Spatial transcriptomics is a new and exciting technology, allowing scientists to measure gene expression, sometimes at single-cell resolution, while preserving the spatial context of the biological sample. These approaches have provided new insights into spatial biology—patterns of expression during development and aging, cell-cell interactions, and cell neighborhoods underlying different phenotypes.
What motivated us to build TISSUE
Before we even considered developing TISSUE, we were interested in collecting spatial transcriptomics data on the adult mouse subventricular zone, a region of the brain that is resident to neural stem cells (NSCs). At that time, NSCs and their lineage had not been profiled using spatial transcriptomics so we selected our own marker genes for these cell types from existing single-cell RNAseq atlases and genes coding for known NSC markers. After performing a small-scale spatial transcriptomics experiment, we were dismayed to find that these markers were insufficient for identifying the cell types of the NSC lineage at the resolution that we desired.
Between a rock and a hard place
We seemingly had two options to move forward with the project, neither of which was particularly attractive at the time. The first option would be to redo the spatial transcriptomics experiment with a larger and redesigned gene panel, which would hopefully capture the NSC lineage cell types that we were interested in. This would be resource-intensive in both time and money. The second and more cost-efficient option would be to leverage computational methods for predicting spatial gene expression to augment the experimentally measured marker genes. We implemented several existing algorithms but were unable to confidently identify the cell types of interest even after imputing the expression of many additional marker genes.

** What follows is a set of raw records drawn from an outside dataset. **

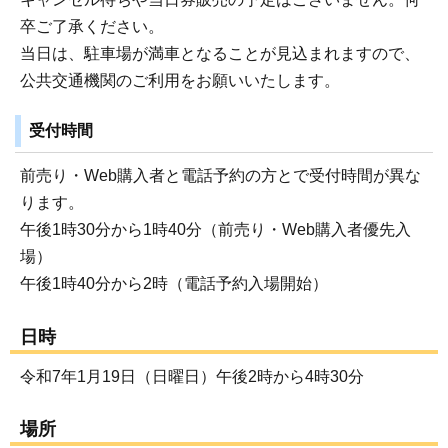
卒ご了承ください。
当日は、駐車場が満車となることが見込まれますので、
公共交通機関のご利用をお願いいたします。
受付時間
前売り・Web購入者と電話予約の方とで受付時間が異な
ります。
午後1時30分から1時40分（前売り・Web購入者優先入
場）
午後1時40分から2時（電話予約入場開始）
日時
令和7年1月19日（日曜日）午後2時から4時30分
場所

A large part of this uncertainty revolved around the predicted expression of the marker genes. How accurate were the predictions? Could we trust them? This issue was further compounded by the high variability of prediction performance across different genes or cells. This meant that a method could make poor predictions for a gene and cell type even if it had great performance on other genes and cells. If only there was a way to know which predictions to trust!
The TISSUE framework
Seeing that there was no universal method for estimating uncertainty for spatial gene expression predictions, we set out to build our own method. We borrowed ideas from conformal inference, an approach in machine learning for calculating well-calibrated measures of uncertainty for model predictions, to generate a framework for estimating uncertainties for predicted spatial transcriptomics. We named this framework TISSUE (Transcript Imputation with Spatial Single-cell Uncertainty Estimation).
The first objective of TISSUE is to calculate a prediction interval for any given gene and cell in a spatial transcriptomics dataset. This interval contains the true gene expression at a specified level of probability. To build this interval, TISSUE defines a cell-centric variability measure based on spatial variability in the predicted gene expression and then calibrates this measure to known prediction errors obtained on the spatial transcriptomics gene panel (see Figure 1). An advantage of TISSUE is that it produces these estimates in a context-specific manner (i.e. within a single spatial transcriptomics dataset) and without any need for additional training. TISSUE produces well-calibrated prediction intervals across a wide range of publicly available spatial transcriptomics datasets.
We wanted to extend the usability of TISSUE beyond just estimating uncertainties for predictions and developed several additional methods for downstream analysis. For example, we performed multiple imputations with TISSUE to leverage estimated uncertainties in differential gene expression analysis. This approach resulted in a consistent reduction in the false discovery rate. We also extended TISSUE to cell clustering, model training, and data visualization tasks. For an in-depth summary of TISSUE and its applications, refer to our original manuscript linked at the start of this blog post.
After developing TISSUE, we revisited the problem we encountered in identifying cell types of the NSC lineage in our spatial transcriptomics dataset. Applying TISSUE allowed us to annotate subclusters of cells in the NSC lineage and identify all cell types of interest. To our knowledge, this is the first time that these cell types have been identified using spatial transcriptomics.
We believe that TISSUE can find similar utility in answering other research questions in spatial biology and beyond. TISSUE is available as an easy-to-use Python package.